On entend parfois dire que l’on ne fera pas d’augmentation de capital car cela diluerait le BPA. C’est un raisonnement faux. En effet, après l’augmentation de capital destinée à réduire la dette, l’entreprise et son BPA seront moins risqués, méritant de ce fait un PER plus élevé qui viendra compenser la dilution du BPA. Celle-ci est automatique, dès lors l’inverse du taux d’intérêt après impôt de la dette remboursée est inférieur au PER de l’entreprise. Avec une dette coûtant du 4 % après impôt, il faut que le PER de l’entreprise soit de plus de 25 pour éviter la dilution du BPA suite à l’augmentation de capital (3). Les actifs cédés devront l’être eux aussi sur la base d’un PER de 25 pour éviter la dilution du BPA suite à la cession servant à rembourser de la dette coûtant du 4 % après impôt. Mais il est plus rare de calculer la dilution du BPA après la cession d’un actif.
Certes psychologiquement pour un dirigeant, aller voir ses actionnaires pour leur demander de réinvestir dans l’entreprise afin de rembourser des dettes plutôt que d’investir dans de nouveaux projets est peu agréable …. Mais qui n’a jamais fait que des choses agréables ?

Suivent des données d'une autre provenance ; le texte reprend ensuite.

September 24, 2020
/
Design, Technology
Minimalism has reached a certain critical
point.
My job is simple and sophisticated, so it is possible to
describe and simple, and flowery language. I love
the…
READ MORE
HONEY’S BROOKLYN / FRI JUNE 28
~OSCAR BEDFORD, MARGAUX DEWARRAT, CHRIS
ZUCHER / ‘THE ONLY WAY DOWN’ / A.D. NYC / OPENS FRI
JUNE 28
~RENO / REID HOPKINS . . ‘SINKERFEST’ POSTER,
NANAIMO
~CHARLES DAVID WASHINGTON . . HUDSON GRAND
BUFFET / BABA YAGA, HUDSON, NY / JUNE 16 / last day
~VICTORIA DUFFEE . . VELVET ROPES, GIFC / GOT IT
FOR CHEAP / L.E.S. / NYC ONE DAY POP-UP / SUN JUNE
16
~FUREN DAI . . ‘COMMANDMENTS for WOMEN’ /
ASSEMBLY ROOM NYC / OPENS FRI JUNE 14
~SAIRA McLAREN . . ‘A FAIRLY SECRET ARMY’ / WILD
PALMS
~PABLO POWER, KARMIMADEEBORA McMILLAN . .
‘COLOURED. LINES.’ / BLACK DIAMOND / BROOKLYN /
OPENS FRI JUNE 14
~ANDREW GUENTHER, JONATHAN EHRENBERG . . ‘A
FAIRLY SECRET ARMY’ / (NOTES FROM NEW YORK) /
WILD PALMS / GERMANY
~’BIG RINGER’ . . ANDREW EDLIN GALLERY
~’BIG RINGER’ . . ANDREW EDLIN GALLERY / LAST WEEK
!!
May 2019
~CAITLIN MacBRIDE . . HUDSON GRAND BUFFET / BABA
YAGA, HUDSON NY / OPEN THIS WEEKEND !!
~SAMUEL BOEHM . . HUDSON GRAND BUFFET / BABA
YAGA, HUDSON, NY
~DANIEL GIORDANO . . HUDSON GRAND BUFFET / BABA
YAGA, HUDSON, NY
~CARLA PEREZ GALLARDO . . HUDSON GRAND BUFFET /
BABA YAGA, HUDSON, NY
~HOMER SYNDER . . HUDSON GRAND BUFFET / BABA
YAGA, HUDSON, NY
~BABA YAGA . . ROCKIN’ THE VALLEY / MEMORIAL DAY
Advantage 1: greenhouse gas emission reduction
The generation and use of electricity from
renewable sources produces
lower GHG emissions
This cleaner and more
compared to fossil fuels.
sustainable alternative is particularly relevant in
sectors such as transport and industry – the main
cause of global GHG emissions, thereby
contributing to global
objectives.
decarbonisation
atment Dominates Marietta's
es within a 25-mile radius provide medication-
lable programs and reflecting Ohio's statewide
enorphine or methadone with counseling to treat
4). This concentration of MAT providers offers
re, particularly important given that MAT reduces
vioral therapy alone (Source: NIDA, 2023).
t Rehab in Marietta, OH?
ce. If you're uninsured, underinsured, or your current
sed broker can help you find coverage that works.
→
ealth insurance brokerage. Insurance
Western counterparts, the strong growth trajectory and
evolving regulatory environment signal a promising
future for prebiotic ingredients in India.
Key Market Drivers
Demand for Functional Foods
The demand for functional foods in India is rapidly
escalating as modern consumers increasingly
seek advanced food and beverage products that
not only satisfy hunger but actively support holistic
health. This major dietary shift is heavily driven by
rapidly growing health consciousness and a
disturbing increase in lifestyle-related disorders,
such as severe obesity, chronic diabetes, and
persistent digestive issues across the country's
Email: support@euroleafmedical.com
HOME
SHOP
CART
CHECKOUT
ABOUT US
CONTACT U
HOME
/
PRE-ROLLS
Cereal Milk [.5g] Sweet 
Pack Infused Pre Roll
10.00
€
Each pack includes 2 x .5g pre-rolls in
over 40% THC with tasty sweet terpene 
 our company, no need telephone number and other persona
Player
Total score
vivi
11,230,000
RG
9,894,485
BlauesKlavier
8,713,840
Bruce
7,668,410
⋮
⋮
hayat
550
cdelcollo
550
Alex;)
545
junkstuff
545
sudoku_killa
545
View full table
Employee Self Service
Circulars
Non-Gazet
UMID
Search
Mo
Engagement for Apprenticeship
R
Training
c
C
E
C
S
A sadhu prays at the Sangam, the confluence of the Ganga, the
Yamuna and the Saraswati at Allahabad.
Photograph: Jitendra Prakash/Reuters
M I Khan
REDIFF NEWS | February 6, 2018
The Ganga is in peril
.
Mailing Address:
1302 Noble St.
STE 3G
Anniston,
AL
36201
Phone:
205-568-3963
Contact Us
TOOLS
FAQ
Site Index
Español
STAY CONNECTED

Que l’entreprise soit peu rentable, c'est-à-dire que sa rentabilité économique soit inférieure à son coût du capital, ne change rien au sujet. Les nouvelles actions seront émises à un prix (droit de souscription compris) inférieur aux capitaux propres comptables au bilan et sur cette base là, l’investisseur gagnera normalement le taux de rentabilité qu’il exige, bien que l’entreprise ne le gagne pas sur les capitaux propres qui lui sont confiés, car il a acheté ses actions avec une décote par rapport aux capitaux propres comptables. Et comme les fonds de l’augmentation de capital seront réinvestis dans le remboursement d’une partie de la dette et non dans des projets ne gagnant pas le coût du capital, l’entreprise ne détruira, pas de ce fait, de valeur.
Faut-il enfin que le dirigeant n’ait pas proclamé haut et fort qu’il ne procèderait pas à une augmentation de capital sur la base des bas cours actuels alors que son entreprise fait face à un réel problème de solvabilité ou de liquidité. Si l’alternative est de céder des actifs à des prix bradés compte tenu du contexte, l’augmentation de capital n’est elle pas préférable ? Entre deux maux, il faut choisir.
(1) Pour plus de détails sur les différences entre ces deux concepts, voir les chapitres 13 et 15 du Vernimmen 2012.
(2) Pour plus de détails sur la théorie des mandats, voir le chapitre 31 du Vernimmen 2012.
(3) Pour plus de détails, voir le chapitre 31 du Vernimmen 2012.